Graduating seniors and University officials will gather Saturday afternoon, May 23, 2015, in the Meeting House of the First Baptist Church in America for the 2015 Baccalaureate service. Robert Corrigan, a 1957 Brown graduate and former president of San Francisco State University, will deliver the Baccalaureate address.

PROVIDENCE, R.I. [Brown University] — Former San Francisco State University President Robert A. Corrigan will deliver the 2015 Baccalaureate address at 2:30 p.m. on Saturday, May 23, 2015, in the Meeting House of the First Baptist Church in America.

Because the graduating class will fill the Meeting House to capacity, Corrigan’s address, titled “Dare to be a Daniel,” and the entire Baccalaureate service will be simulcast to the College Green, where family and friends of the graduates may view the proceedings on a large-format video display.

Corrigan, a 1957 graduate of Brown, earned a reputation as one of the nation’s foremost academic leaders.

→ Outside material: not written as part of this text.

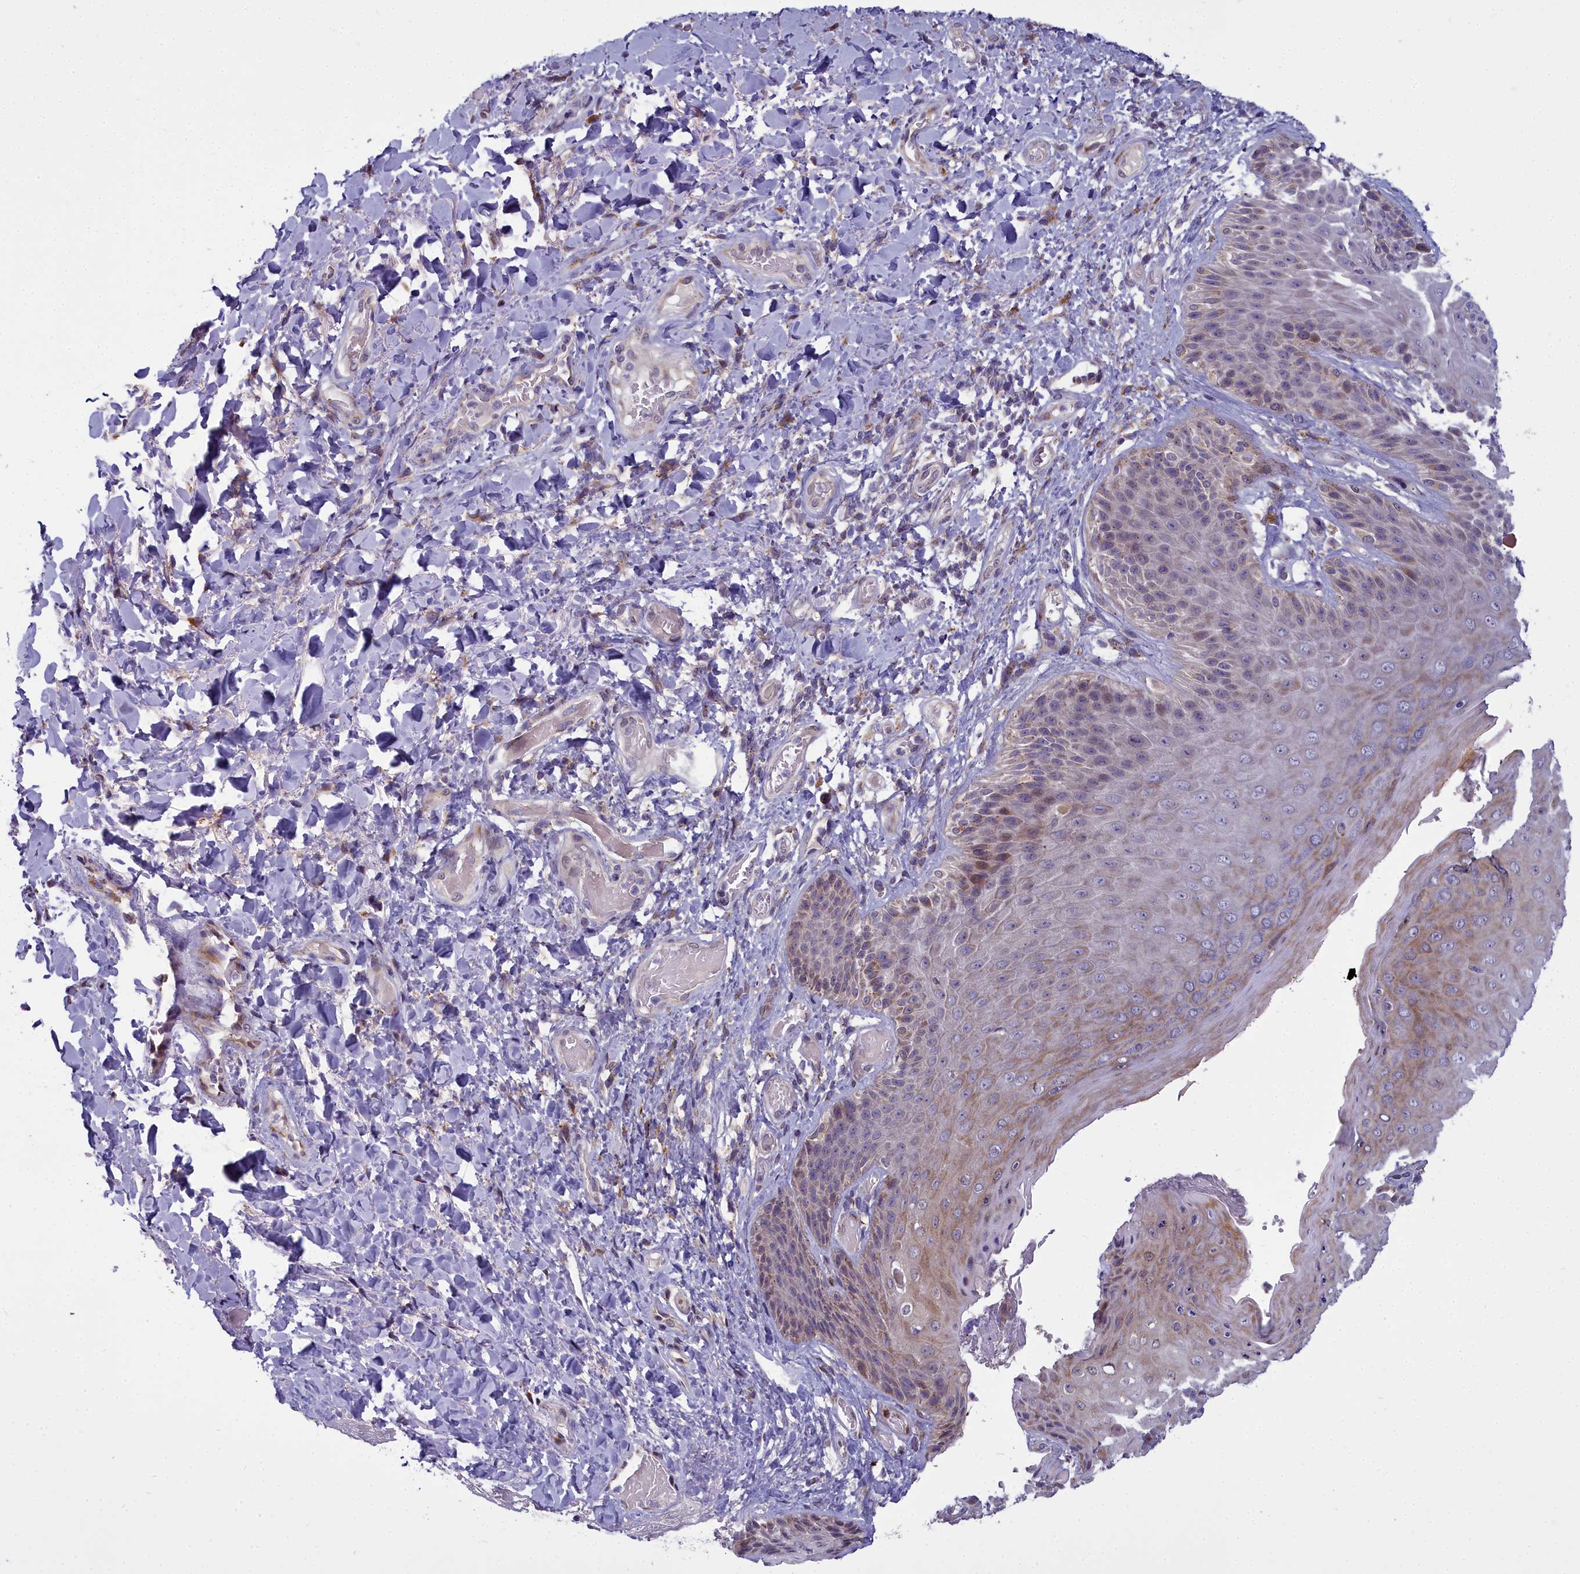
{"staining": {"intensity": "weak", "quantity": "25%-75%", "location": "cytoplasmic/membranous"}, "tissue": "skin", "cell_type": "Epidermal cells", "image_type": "normal", "snomed": [{"axis": "morphology", "description": "Normal tissue, NOS"}, {"axis": "topography", "description": "Anal"}], "caption": "Immunohistochemical staining of benign skin demonstrates 25%-75% levels of weak cytoplasmic/membranous protein positivity in approximately 25%-75% of epidermal cells. Ihc stains the protein in brown and the nuclei are stained blue.", "gene": "WDPCP", "patient": {"sex": "female", "age": 89}}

He served as the 12th president of San Francisco State University from 1988 until his retirement in 2012. Previously, Corrigan had served as chancellor of the University of Massachusetts-Boston and provost at the University of Maryland.

Robert A. Corrigan
“Dare to be a Daniel”

Throughout his career, Corrigan emphasized civic engagement and the application of university expertise to community issues. During his tenure at San Francisco State, the university was designated a “Community Engagement Institution” by the Carnegie Foundation for the Advancement of Teaching and earned a spot on President Obama’s Higher Education Community Service Honor Roll, the highest federal recognition for commitment to community service.

Diversity in both the student body and faculty increased substantially during Corrigan’s time at San Francisco State. At the close of his tenure, people of color constituted 70 percent of the student body and 41 percent of the faculty. In 2012, the publication Diverse: Issues in Higher Education presented Corrigan with the John Hope Franklin Award for his lifetime contributions to higher education.

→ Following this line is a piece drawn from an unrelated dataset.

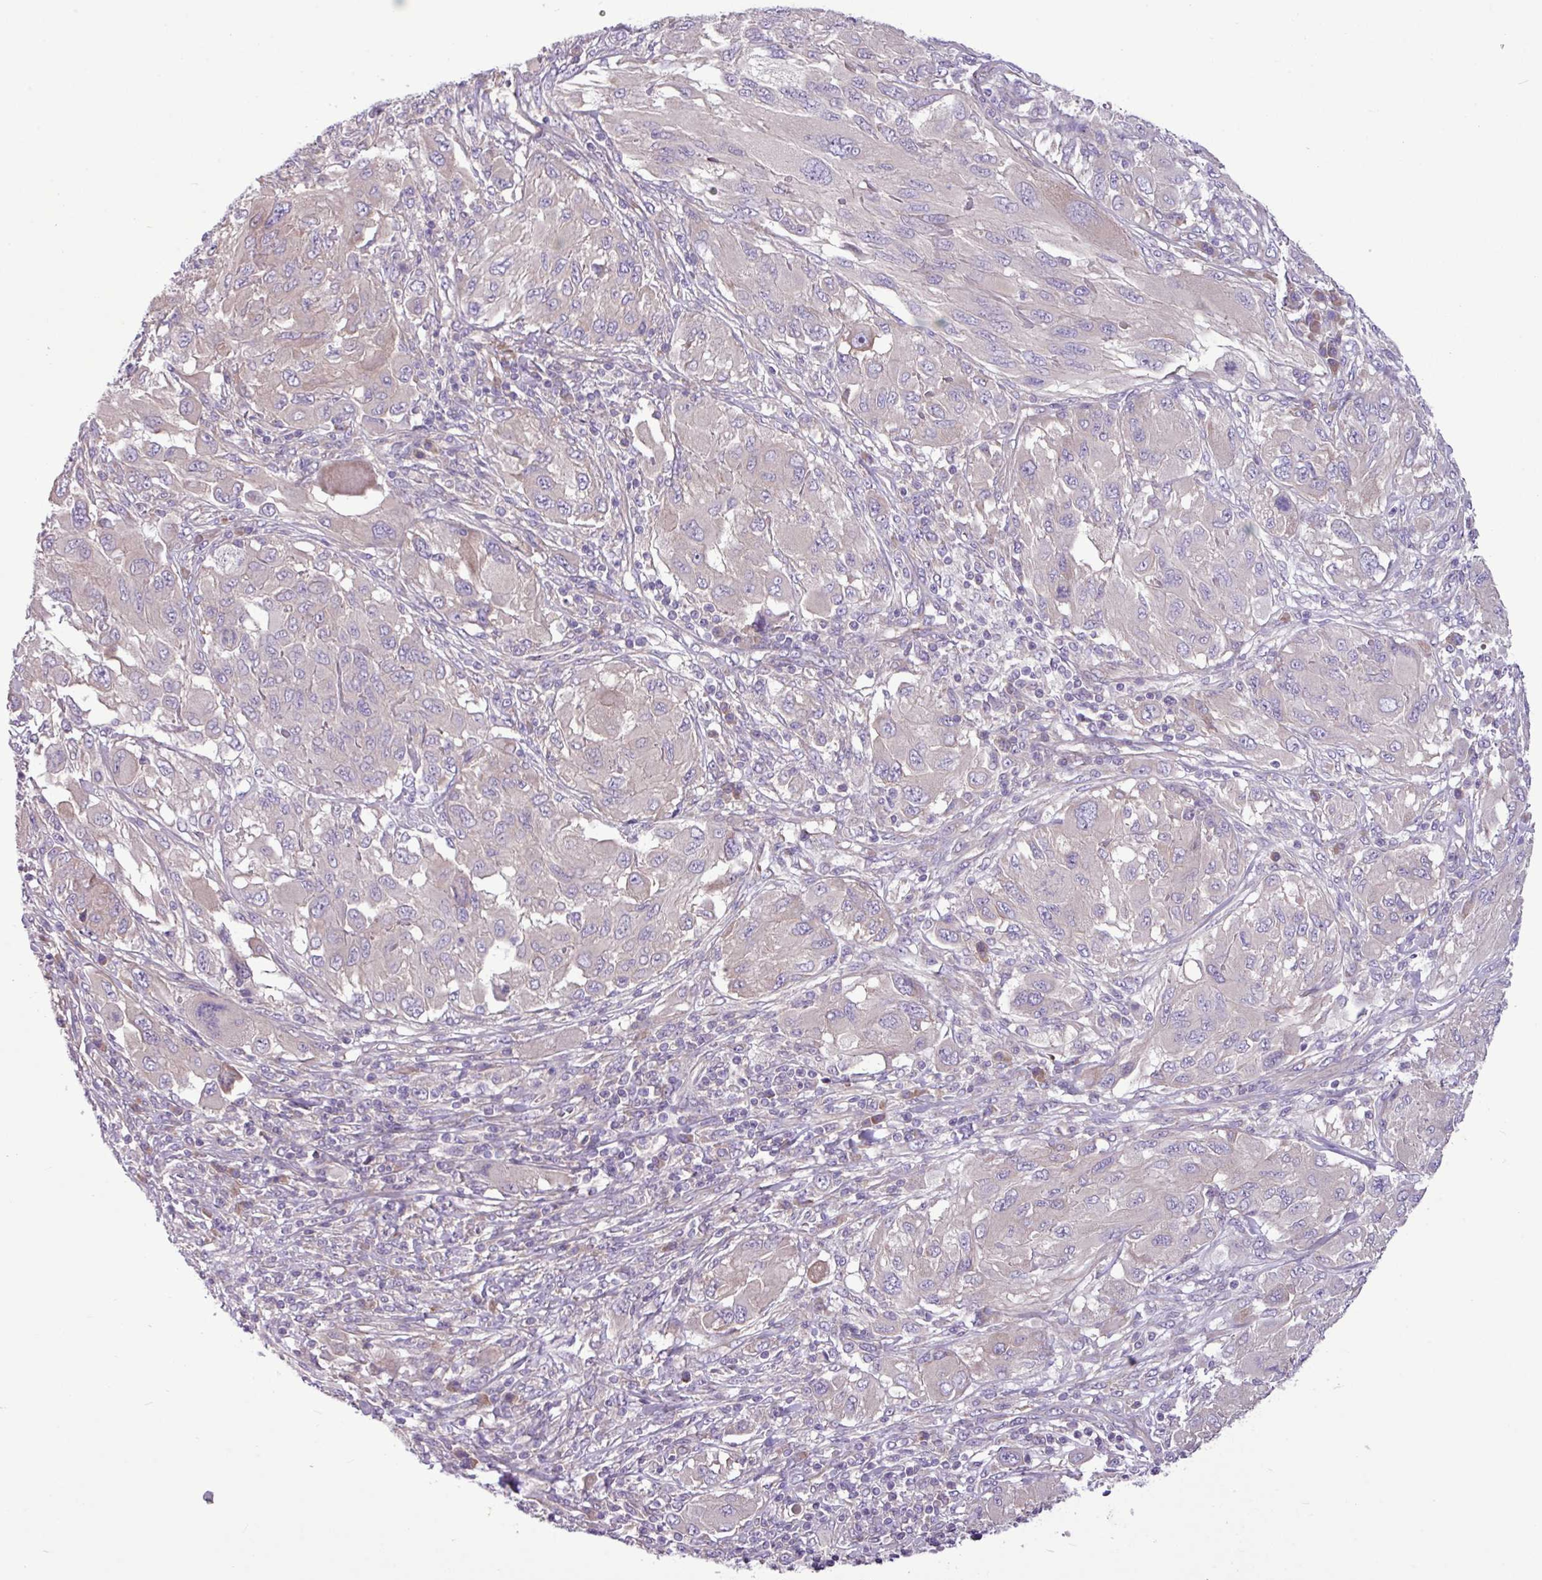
{"staining": {"intensity": "negative", "quantity": "none", "location": "none"}, "tissue": "melanoma", "cell_type": "Tumor cells", "image_type": "cancer", "snomed": [{"axis": "morphology", "description": "Malignant melanoma, NOS"}, {"axis": "topography", "description": "Skin"}], "caption": "IHC of malignant melanoma shows no positivity in tumor cells.", "gene": "MROH2A", "patient": {"sex": "female", "age": 91}}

As an English professor at the University of Iowa, Corrigan founded the Universities Afro-American Studies program, one of the first such programs in the United States. He also published the first full-scale bibliography of Afro-American fiction for that emerging discipline.

After earning his bachelor’s degree from Brown, Corrigan went on to earn master’s and doctoral degrees in American Civilization from the University of Pennsylvania. Brown will confer an honorary Doctor of Humane Letters on Corrigan at the May 24 Commencement ceremony on the College Green.

The Baccalaureate Service

The Baccalaureate Service, with roots in medieval academic tradition, honors the achievements of the candidates for the bachelor’s (“bacca”) degree by presenting them with the laurels (“lauri”) of oration. Brown’s baccalaureate tradition derives from the wide range of religious, ethnic, geographic, linguistic, and musical traditions present within the campus community. The ceremony includes rituals, readings, and prayers from Islam, Judaism, Hinduism, Christianity, Buddhism, and animist traditions, as well as choral and instrumental music, the Chinese lion dance, poetry, dance, and Taiko and Senegalese drumming.

The service is conducted in the Meeting House of the First Baptist Church in America, completed in 1775 “for the Publick Worship of Almighty God, and also for holding Commencement in.” Significant portions of the University’s Commencement ceremonies have been held in the church ever since.

A Prayer of Thanksgiving given by the University chaplain will include a remembrance of faculty and students who died during their time at Brown.

Past speakers have included human rights crusader Kenneth Roth; international correspondent David Rohde; U.S. Supreme Court Justice Ruth Bader Ginsburg; theologian Gustavo Gutierrez, foreign policy commentator Fareed Zakaria; Tony Award-winning actress Phylicia Rashad; former Secretary of State Madeleine Albright; and Tougaloo College President Beverly Wade Hogan.